Luhman was a postdoctoral fellow at the Harvard-Smithsonian Center for Astrophysics and is now a professor
of astronomy and astrophysics at Pennsylvania State University. Using Hubble and other facilities such as the
Spitzer Space Telescope, he continues to search for the smallest bodies that are able to form in isolation and
as widely separated companions.
Dr. Kim Katris McLeod is a professor of astronomy at Wellesley College in Massachusetts. Her interests
include imaging very distant quasars to see how their host galaxies grow through cosmic time, and searching
for disks and giant planets around young stars and brown dwarfs. Her astronomical journey started in her
home state of Delaware, where she grew up delighting in constellations and calculus. She earned her bachelor
of arts degree in physics from Cornell University in 1988 and her doctorate in astronomy from the University
of Arizona in 1994. Before joining the Wellesley faculty, she worked as a post-doc at the Harvard-Smithsonian
Center for Astrophysics. She has also been a Radcliffe Institute Fellow.

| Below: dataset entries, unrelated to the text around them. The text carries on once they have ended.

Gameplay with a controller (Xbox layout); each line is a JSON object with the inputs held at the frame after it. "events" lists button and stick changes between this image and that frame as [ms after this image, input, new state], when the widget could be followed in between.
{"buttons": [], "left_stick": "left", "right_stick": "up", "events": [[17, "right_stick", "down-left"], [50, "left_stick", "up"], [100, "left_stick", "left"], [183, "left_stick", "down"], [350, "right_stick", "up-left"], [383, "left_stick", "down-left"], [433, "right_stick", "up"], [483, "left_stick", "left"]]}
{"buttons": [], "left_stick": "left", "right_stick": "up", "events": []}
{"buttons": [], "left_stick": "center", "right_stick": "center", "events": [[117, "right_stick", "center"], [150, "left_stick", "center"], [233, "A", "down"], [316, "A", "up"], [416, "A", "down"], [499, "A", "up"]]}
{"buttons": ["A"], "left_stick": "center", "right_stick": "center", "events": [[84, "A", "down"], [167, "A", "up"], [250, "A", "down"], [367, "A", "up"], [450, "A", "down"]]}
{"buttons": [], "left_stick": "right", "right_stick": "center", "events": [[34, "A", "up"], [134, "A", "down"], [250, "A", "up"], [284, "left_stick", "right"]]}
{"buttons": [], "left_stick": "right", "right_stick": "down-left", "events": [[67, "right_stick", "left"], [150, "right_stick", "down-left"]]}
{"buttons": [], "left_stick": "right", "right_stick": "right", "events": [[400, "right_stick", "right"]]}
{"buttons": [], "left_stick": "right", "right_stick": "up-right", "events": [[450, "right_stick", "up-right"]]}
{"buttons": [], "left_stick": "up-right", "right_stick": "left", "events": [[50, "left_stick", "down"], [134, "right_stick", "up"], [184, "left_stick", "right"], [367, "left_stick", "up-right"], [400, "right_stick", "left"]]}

As an undergraduate student, Kamen Todorov studied a transiting extra solar planet with data from the Spitzer
Space Telescope under the supervision of Dr. Drake Deming. He was born in Bulgaria and earned a bachelor
of arts degree in astrophysics at Connecticut College in 2008. Mr. Todorov is now a graduate student in
astronomy and astrophysics at Pennsylvania State University.